── EXCERPTED TEXT
National Bolsheviks greeting a freed defendant with the party salute and roars of "Glory to the heroes!" on Thursday.

Asked whether she would allow her son to continue to participate in the National Bolsheviks' nonviolent protest escapades, she said: "Do you really think that it is possible to stop these young men? After all, he and his friends have not done anything bad. They haven't laid a finger on anyone."

Parents have collected about $5,000 to pay for the equipment and furniture that their children were accused of breaking during the brief seizure of the office, she said. They also paid to renovate the office, she said.

Several witnesses testified during the trial that the equipment and furniture were broken by the riot police officers.

Judge Shikhanov spent more than two hours reading the sentences. Several of the defendants, who sat in three specially built cages in the courtroom, chanted "Yes, death!" as they learned that they would serve actual prison time. Their parents wept.

Rows of police officers sealed off the court building and the adjacent block from National Bolshevik activists who had come to support the defendants. Only reporters, parents and Limonov were allowed inside the courtroom.

As the released defendants emerged one by one from the courthouse, a crowd of about 50 activists behind the police line broke into roars of "Glory to the heroes!" and "Hurrah, death!" Many raised their fists in the party greeting.

Semyon Vyatkin, a pale, thin teenager with red hair, was stopped by reporters as he rushed toward the exultant crowd.
────
── RECORDS
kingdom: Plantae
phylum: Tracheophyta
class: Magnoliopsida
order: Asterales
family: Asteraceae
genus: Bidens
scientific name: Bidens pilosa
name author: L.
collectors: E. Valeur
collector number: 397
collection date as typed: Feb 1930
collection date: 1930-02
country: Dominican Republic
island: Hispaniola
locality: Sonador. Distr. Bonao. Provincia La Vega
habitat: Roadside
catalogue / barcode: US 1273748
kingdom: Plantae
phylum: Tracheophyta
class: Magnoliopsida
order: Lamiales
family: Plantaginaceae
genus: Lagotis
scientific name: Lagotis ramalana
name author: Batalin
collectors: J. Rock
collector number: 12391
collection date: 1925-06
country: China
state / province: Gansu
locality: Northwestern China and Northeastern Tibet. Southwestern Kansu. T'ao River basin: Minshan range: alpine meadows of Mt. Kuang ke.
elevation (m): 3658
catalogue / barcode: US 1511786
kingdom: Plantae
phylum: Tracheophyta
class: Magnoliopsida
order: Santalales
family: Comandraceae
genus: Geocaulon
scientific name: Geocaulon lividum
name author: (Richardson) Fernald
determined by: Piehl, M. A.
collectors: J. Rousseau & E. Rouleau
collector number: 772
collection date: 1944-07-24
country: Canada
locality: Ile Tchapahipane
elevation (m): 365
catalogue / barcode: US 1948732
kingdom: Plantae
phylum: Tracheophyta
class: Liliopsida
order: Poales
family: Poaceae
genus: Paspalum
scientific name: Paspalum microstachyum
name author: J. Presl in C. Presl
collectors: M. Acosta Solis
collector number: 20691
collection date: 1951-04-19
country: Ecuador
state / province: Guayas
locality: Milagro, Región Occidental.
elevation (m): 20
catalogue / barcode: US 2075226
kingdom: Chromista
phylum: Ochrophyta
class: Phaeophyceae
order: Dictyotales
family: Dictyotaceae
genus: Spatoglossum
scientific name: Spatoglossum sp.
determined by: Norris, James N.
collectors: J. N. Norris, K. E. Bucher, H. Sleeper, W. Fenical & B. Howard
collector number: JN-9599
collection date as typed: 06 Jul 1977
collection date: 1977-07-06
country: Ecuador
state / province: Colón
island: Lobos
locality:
────
■ OBJECTIVES
(A) Revise the trial report from "Parents have collected" to "inside the courtroom.", replacing "furniture" with "fixtures".
(B) According to the trial report, who was allowed inside the courtroom?
The items have nothing to do with the trial report.

■ ANSWERS BY TASK
(A)
Parents have collected about $5,000 to pay for the equipment and fixtures that their children were accused of breaking during the brief seizure of the office, she said. They also paid to renovate the office, she said.

Several witnesses testified during the trial that the equipment and fixtures were broken by the riot police officers.

Judge Shikhanov spent more than two hours reading the sentences. Several of the defendants, who sat in three specially built cages in the courtroom, chanted "Yes, death!" as they learned that they would serve actual prison time. Their parents wept.

Rows of police officers sealed off the court building and the adjacent block from National Bolshevik activists who had come to support the defendants. Only reporters, parents and Limonov were allowed inside the courtroom.

(B) Only reporters, parents and Limonov.